ステップ3302において、条件付き閾値が決定される。ステップ3304において、第1の要素が、バイオメトリックポリシーであるか否かが判定される。第1の要素が、バイオメトリックポリシーでない場合、制御は、ステップ3306に移る。ステップ3306において、第1の要素は、バイオメトリック、または非バイオメトリックデバイスである。図8A、図8A−1、図8B、および図9には、バイオメトリックデバイスでテストされているユーザが関わる。再度、図8A、図8A−1、図8B、および図9を参照すると、ユーザがバイオメトリックデバイスでテストされている場合、返される結果には、スコア、および、ユーザがバイオメトリックデバイスに合格したか、失敗したかが含まれ得る。バイオメトリックデバイスと同様に、ユーザが非バイオメトリックデバイスでテストされる場合、結果は、ユーザが、非バイオメトリックデバイスに合格したか、失敗したかを含む。この結果も、スコアを含むように、変更され得る。従って、ステップ3306において、ユーザは、第1の要素(すなわち、バイオメトリックデバイス、または非バイオメトリックデバイスのいずれか)でテストされ、結果は、ユーザが、第1の要素(すなわち、デバイス)に合格したか、失敗したかを含み、第1のスコアを含む。
あるいは、ステップ3304において、第1の要素が、バイオメトリックポリシーである場合、制御は、ステップ3308に移る。ステップ3308において、第1の要素(すなわち、バイオメトリックポリシー)が実行され、結果は、ユーザが、第1の要素(すなわち、バイオメトリックポリシー)に合格したか、または失敗したかを含み、第1の複合閾値を含む。
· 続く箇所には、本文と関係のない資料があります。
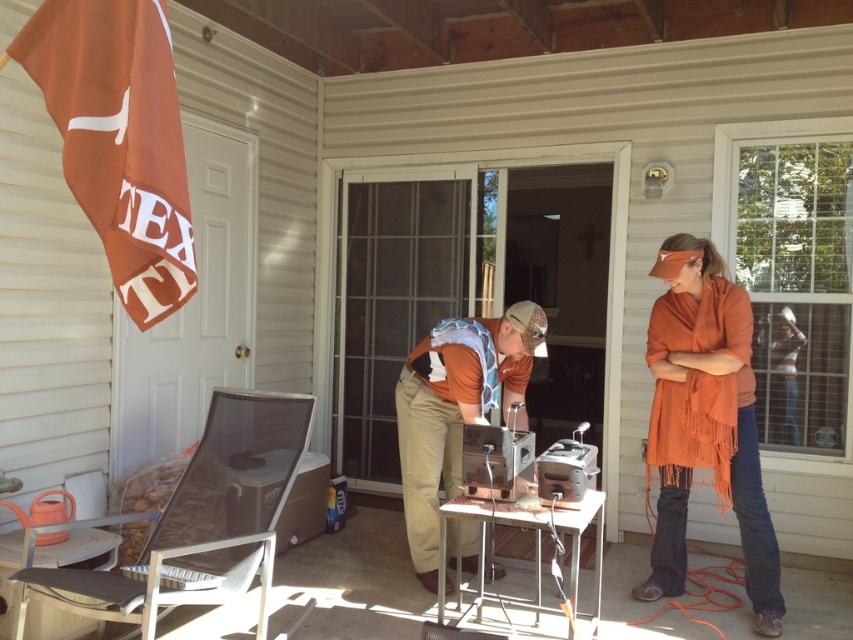
Question: Among these objects, which one is nearest to the camera?

Choices:
 (A) satin silver toaster at center
 (B) orange fringed scarf at right

Answer: (A)

Question: Can you confirm if orange fabric at center is positioned below satin silver toaster at center?

Choices:
 (A) no
 (B) yes

Answer: (B)

Question: Which object is farther from the camera taking this photo?

Choices:
 (A) orange fringed scarf at right
 (B) satin silver toaster at center
 (C) orange fabric at center

Answer: (A)

Question: Is orange fringed scarf at right to the left of orange fabric at center from the viewer's perspective?

Choices:
 (A) yes
 (B) no

Answer: (B)

Question: Which object appears farthest from the camera in this image?

Choices:
 (A) orange fabric at center
 (B) satin silver toaster at center

Answer: (A)

Question: Does orange fringed scarf at right appear over orange fabric at center?

Choices:
 (A) yes
 (B) no

Answer: (A)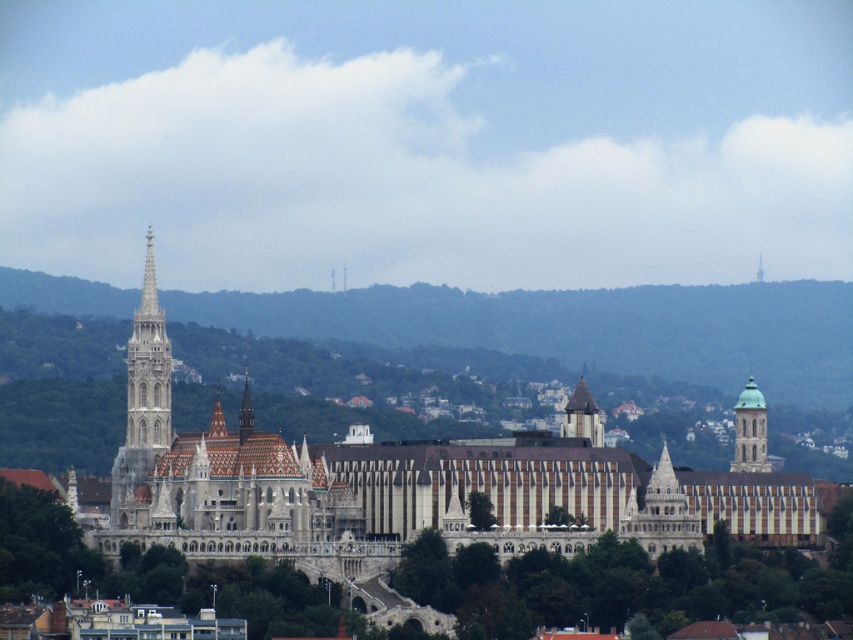
Is smooth stone tower at center to the right of smooth stone spire at center from the viewer's perspective?

Correct, you'll find smooth stone tower at center to the right of smooth stone spire at center.

Describe the element at coordinates (582, 417) in the screenshot. The width and height of the screenshot is (853, 640). I see `smooth stone tower at center` at that location.

The image size is (853, 640). What do you see at coordinates (582, 417) in the screenshot?
I see `smooth stone tower at center` at bounding box center [582, 417].

Locate an element on the screen. The width and height of the screenshot is (853, 640). smooth stone tower at center is located at coordinates (582, 417).

Who is lower down, green glass tower at upper right or smooth stone tower at center?

Positioned lower is green glass tower at upper right.

Which is in front, point (761, 448) or point (579, 403)?

Positioned in front is point (579, 403).

What are the coordinates of `green glass tower at upper right` in the screenshot? It's located at (750, 429).

Find the location of a particular element. white stone tower at left is located at coordinates (143, 397).

Which is more to the left, white stone tower at left or smooth stone spire at center?

white stone tower at left is more to the left.

Between point (120, 528) and point (252, 429), which one is positioned in front?

Point (252, 429)

Where is `white stone tower at left`? white stone tower at left is located at coordinates [x=143, y=397].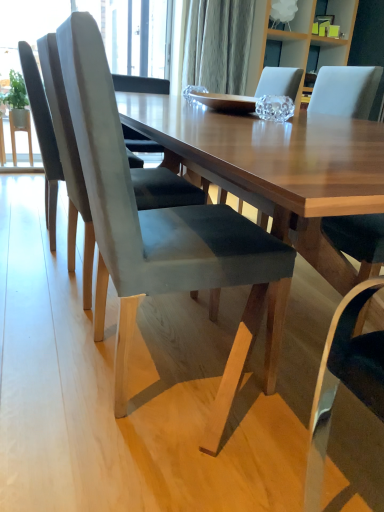
Locate an element on the screen. vacant region in front of suede gray chair at left, arranged as the 2th chair when viewed from the front is located at coordinates (63, 335).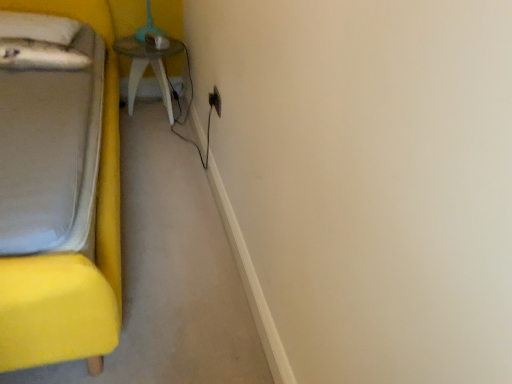
Question: Considering the positions of white soft pillow at upper left and black plastic electric outlet at upper center in the image, is white soft pillow at upper left wider or thinner than black plastic electric outlet at upper center?

Choices:
 (A) wide
 (B) thin

Answer: (A)

Question: Considering the positions of point tap(41, 21) and point tap(217, 107), is point tap(41, 21) closer or farther from the camera than point tap(217, 107)?

Choices:
 (A) farther
 (B) closer

Answer: (A)

Question: Which is nearer to the black plastic electric outlet at upper center?

Choices:
 (A) white soft pillow at upper left
 (B) yellow fabric bed at left
 (C) wooden table at center

Answer: (C)

Question: Which is farther from the wooden table at center?

Choices:
 (A) yellow fabric bed at left
 (B) black plastic electric outlet at upper center
 (C) white soft pillow at upper left

Answer: (A)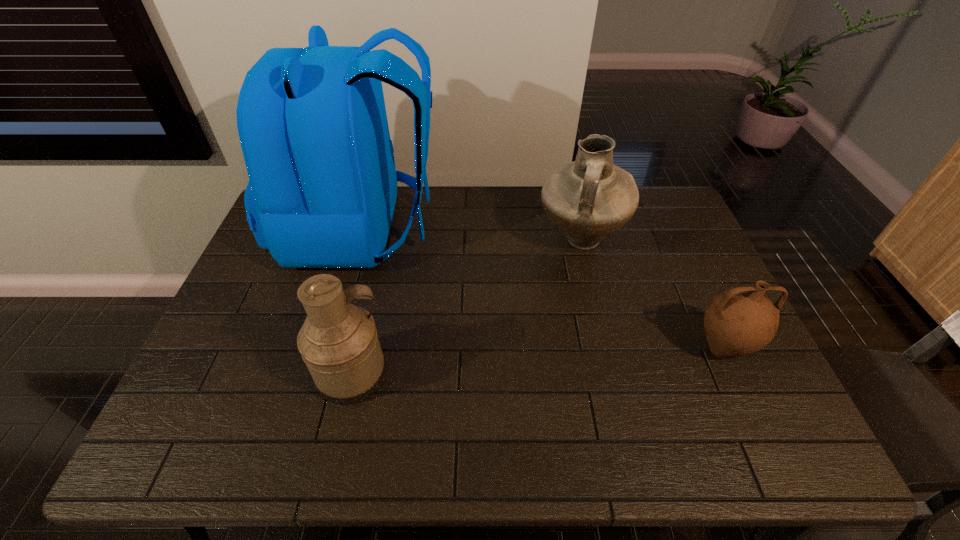
Locate an element on the screen. The height and width of the screenshot is (540, 960). backpack that is positioned at the far edge is located at coordinates (312, 123).

Identify the location of pitcher at the far edge. This screenshot has height=540, width=960. (588, 199).

You are a GUI agent. You are given a task and a screenshot of the screen. Output one action in this format:
    pyautogui.click(x=<x>, y=<y>)
    Task: Click on the object that is at the left edge
    
    Given the screenshot: What is the action you would take?
    pyautogui.click(x=312, y=123)

I want to click on object present at the right edge, so pos(739,321).

Identify the location of object located at the far left corner. This screenshot has width=960, height=540. (312, 123).

Where is `vacant space at the far edge of the desktop`? vacant space at the far edge of the desktop is located at coordinates (510, 188).

In the image, there is a desktop. Where is `vacant space at the right edge`? This screenshot has height=540, width=960. vacant space at the right edge is located at coordinates (707, 292).

You are a GUI agent. You are given a task and a screenshot of the screen. Output one action in this format:
    pyautogui.click(x=<x>, y=<y>)
    Task: Click on the vacant area at the near right corner of the desktop
    The width and height of the screenshot is (960, 540).
    Given the screenshot: What is the action you would take?
    pyautogui.click(x=784, y=443)

You are a GUI agent. You are given a task and a screenshot of the screen. Output one action in this format:
    pyautogui.click(x=<x>, y=<y>)
    Task: Click on the vacant space that's between the second pitcher from left to right and the leftmost pitcher
    The width and height of the screenshot is (960, 540).
    Given the screenshot: What is the action you would take?
    point(467,307)

The width and height of the screenshot is (960, 540). Identify the location of vacant region between the leftmost pitcher and the shortest pitcher. (538, 362).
第1の要素が、バイオメトリックポリシーであるか、デバイスであるかに関わらず、制御は、ステップ3310に移る。
ステップ3310において、ユーザが第1の要素に合格する場合、制御は、ステップ3312に移る。ステップ3312において、ユーザは、条件付きポリシーに合格しており、図33Aおよび図33Bのフローチャートは、終了する。この時点で、ユーザは、バイオメトリックシステム102(図1)によって、認証されている。あるいは、ステップ3310において、ユーザが第1の要素に失敗する場合、制御は、ステップ3314に移る。ステップ3314において、第1の複合閾値、または第1のスコアが戻ったか否かが判定され、テンプスコアに等しくなるように設定される。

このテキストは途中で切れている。